Jesus’ passion and resurrection only appear at the end of his earthly journey, but they are not some unfortunate addition or epilogue to it. Rather, everything was oriented toward it from the start.

In the first chapter of the Gospel of Mark, Jesus, who has no sin, lowers himself to receive “a baptism of repentance for the forgiveness of sins” (Mark 1:4). In solidarity with sinners, Jesus goes down into the waters of the Jordan, foreshadowing his descent into death.
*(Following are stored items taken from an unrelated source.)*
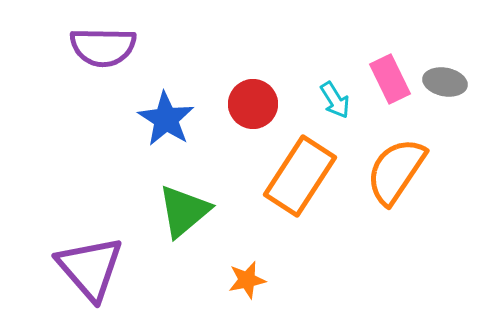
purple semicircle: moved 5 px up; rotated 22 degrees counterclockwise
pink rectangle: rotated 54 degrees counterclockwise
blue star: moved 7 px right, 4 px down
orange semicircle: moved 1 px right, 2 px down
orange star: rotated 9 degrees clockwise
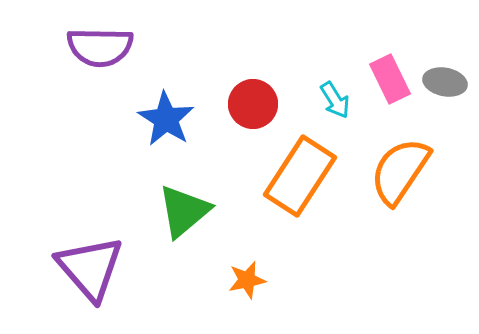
purple semicircle: moved 3 px left
orange semicircle: moved 4 px right
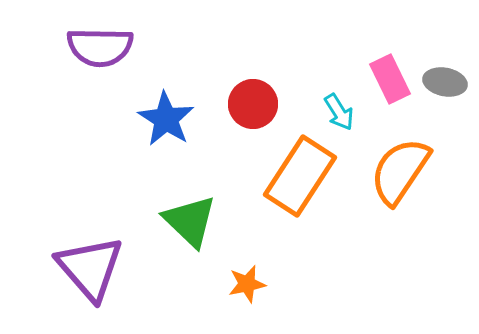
cyan arrow: moved 4 px right, 12 px down
green triangle: moved 6 px right, 10 px down; rotated 36 degrees counterclockwise
orange star: moved 4 px down
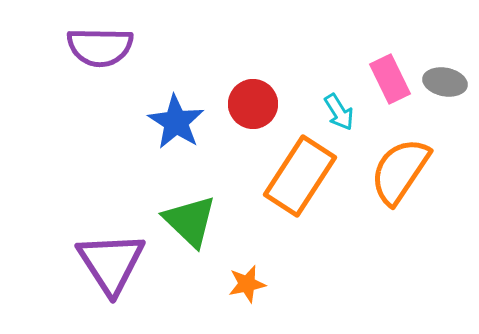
blue star: moved 10 px right, 3 px down
purple triangle: moved 21 px right, 5 px up; rotated 8 degrees clockwise
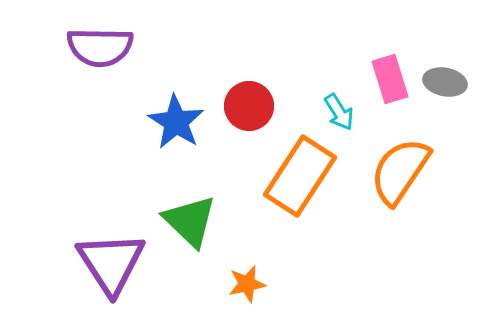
pink rectangle: rotated 9 degrees clockwise
red circle: moved 4 px left, 2 px down
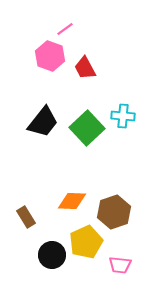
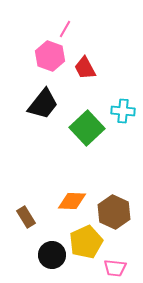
pink line: rotated 24 degrees counterclockwise
cyan cross: moved 5 px up
black trapezoid: moved 18 px up
brown hexagon: rotated 16 degrees counterclockwise
pink trapezoid: moved 5 px left, 3 px down
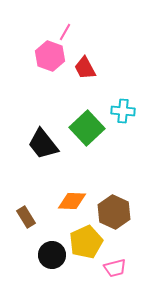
pink line: moved 3 px down
black trapezoid: moved 40 px down; rotated 104 degrees clockwise
pink trapezoid: rotated 20 degrees counterclockwise
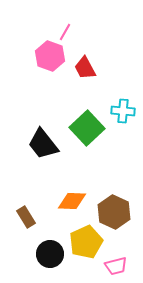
black circle: moved 2 px left, 1 px up
pink trapezoid: moved 1 px right, 2 px up
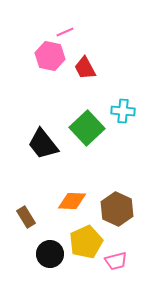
pink line: rotated 36 degrees clockwise
pink hexagon: rotated 8 degrees counterclockwise
brown hexagon: moved 3 px right, 3 px up
pink trapezoid: moved 5 px up
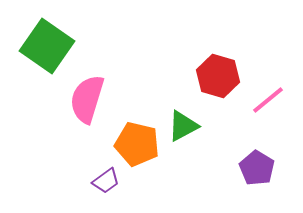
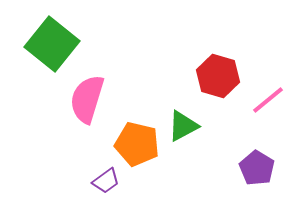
green square: moved 5 px right, 2 px up; rotated 4 degrees clockwise
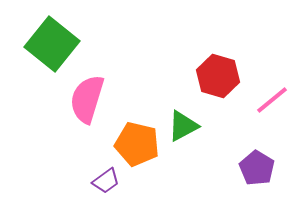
pink line: moved 4 px right
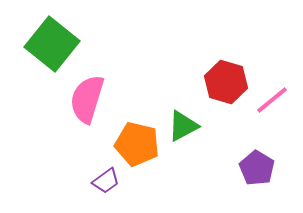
red hexagon: moved 8 px right, 6 px down
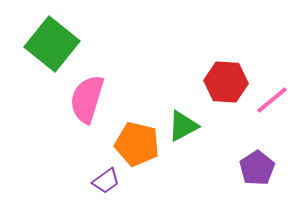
red hexagon: rotated 12 degrees counterclockwise
purple pentagon: rotated 8 degrees clockwise
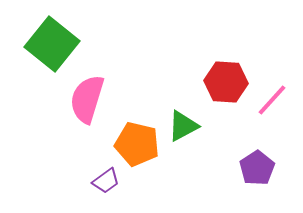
pink line: rotated 9 degrees counterclockwise
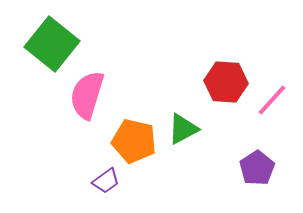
pink semicircle: moved 4 px up
green triangle: moved 3 px down
orange pentagon: moved 3 px left, 3 px up
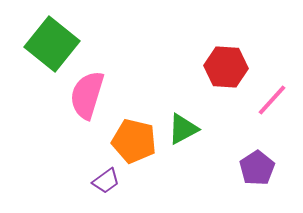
red hexagon: moved 15 px up
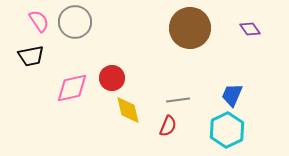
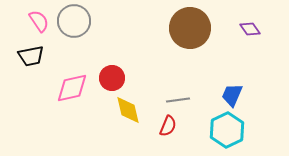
gray circle: moved 1 px left, 1 px up
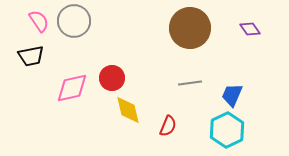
gray line: moved 12 px right, 17 px up
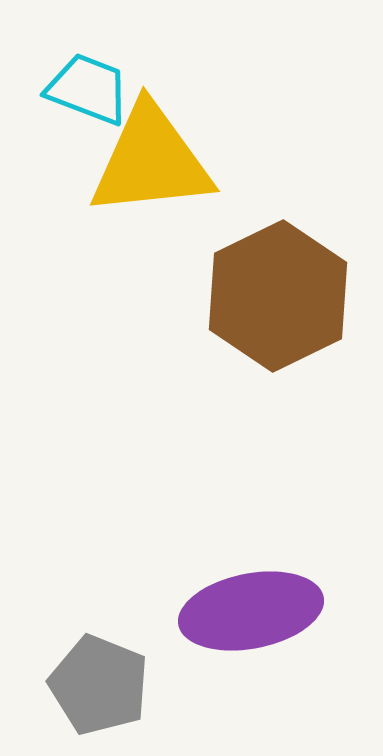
In Chapter 2, he speaks of himself as the bridegroom who will be taken away, a veiled allusion to his violent death (Mark 2:20). In Chapter 3, his enemies are plotting “against him to put him to death” (Mark 3:6). As the story advances, allusions to his suffering become more frequent and more direct. Halfway through the Gospel, Jesus openly predicts his passion and resurrection as he heads to Jerusalem with his disciples.

Throughout, Jesus makes a point of calling the disciples and pulling them into his own life. Not because he wants them to suffer, but because he’s preparing them for the most important experience of their lives.
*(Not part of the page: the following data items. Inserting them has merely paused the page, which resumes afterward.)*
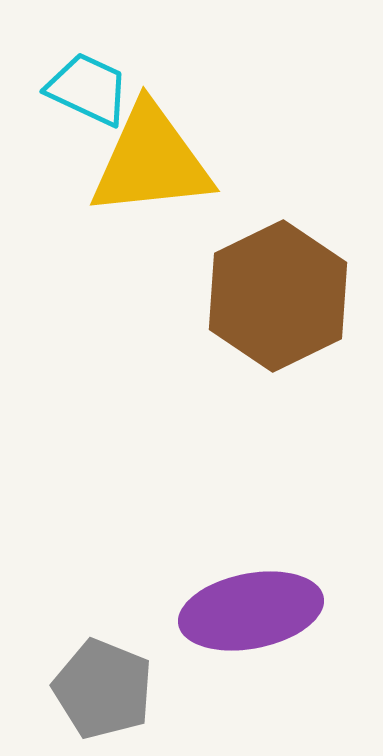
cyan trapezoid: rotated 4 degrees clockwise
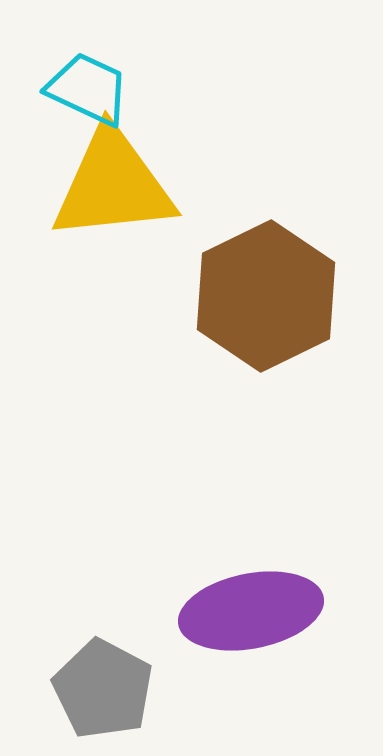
yellow triangle: moved 38 px left, 24 px down
brown hexagon: moved 12 px left
gray pentagon: rotated 6 degrees clockwise
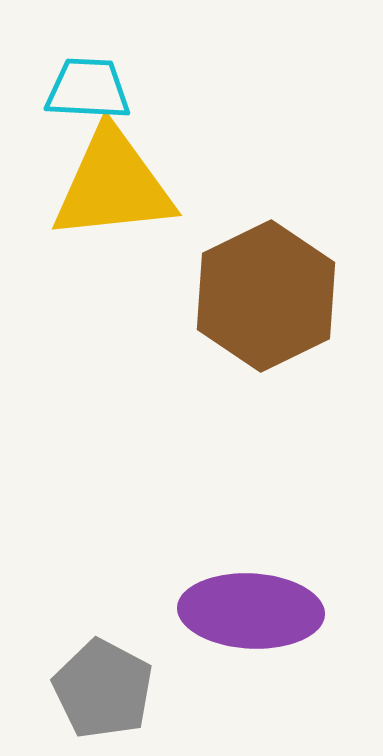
cyan trapezoid: rotated 22 degrees counterclockwise
purple ellipse: rotated 14 degrees clockwise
Each time he speaks of his passion, the disciples resist it, whether it’s Peter rebuking Jesus (Mark 8:32), the disciples quarreling about who is the greatest (Mark 9:34, or James and John seeking the places of honor (Mark 10:37).

Undeterred, Jesus patiently explains what kind of life he’s drawing them to: one of denying themselves and following him, giving priority to the small and vulnerable among us (Mark 9:36), taking the last place (Mark 9:35; 10:43), and receiving the kingdom like a child (Mark 10:15). Becoming servants, small and vulnerable, taking the last place, Jesus invites them into his own lifestyle, which he will exemplify most fully on the cross.

Mary is no stranger to this path of smallness, vulnerability, service, and self-denial. In the annunciation scene, she responds to God by saying “be it done unto me according to your word.” She understands that accepting God’s plan means renouncing whatever other plans she might have had.

For Mary, this means even giving up the human ties with her only son. When Jesus seemingly distances himself from her during his public ministry — “Who are my mother and [my] brothers?” (Mark 3:33) — she learns to die to the human bonds that bind her to Jesus and to give rise to a new way of relating to him. “My mother and my brothers,” Jesus says, “are those who hear the word of God and act on it” (Luke 8:21).

When her 12-year-old Son, for whom she and Joseph had anxiously looked for three days, stated that he had to be in his Father’s house, Mary and Joseph did not understand what he said to them (Luke 2:50). She struggles with understanding God’s designs and learns to accept what surpasses understanding, a lesson she will undertake again at the cross.

In a small but telling detail, St. Luke tells us that she mentions Joseph first: “Your father and I have been looking for you” (Luke 2:48). Mentioning Joseph first, she takes the last place.

Because she is so perfectly set on the path of smallness, self-denial, service, and childlike trust, Jesus wants us to hold on to her — “Behold, your mother” — as we enter our dying and rising with Christ. She will intercede for us when our wine runs short. And she will encourage us — “Do whatever he tells you” (John 2:5) — to help bring about the new wine so that “we too might live in newness of life.” (Romans 6:4)

This is good news. This Easter, if we’re struggling to be small, take the last place, or trust in God; her Son wants us to enter the Paschal Mystery with his mother, holding on to her as we live out our dying and rising with Christ.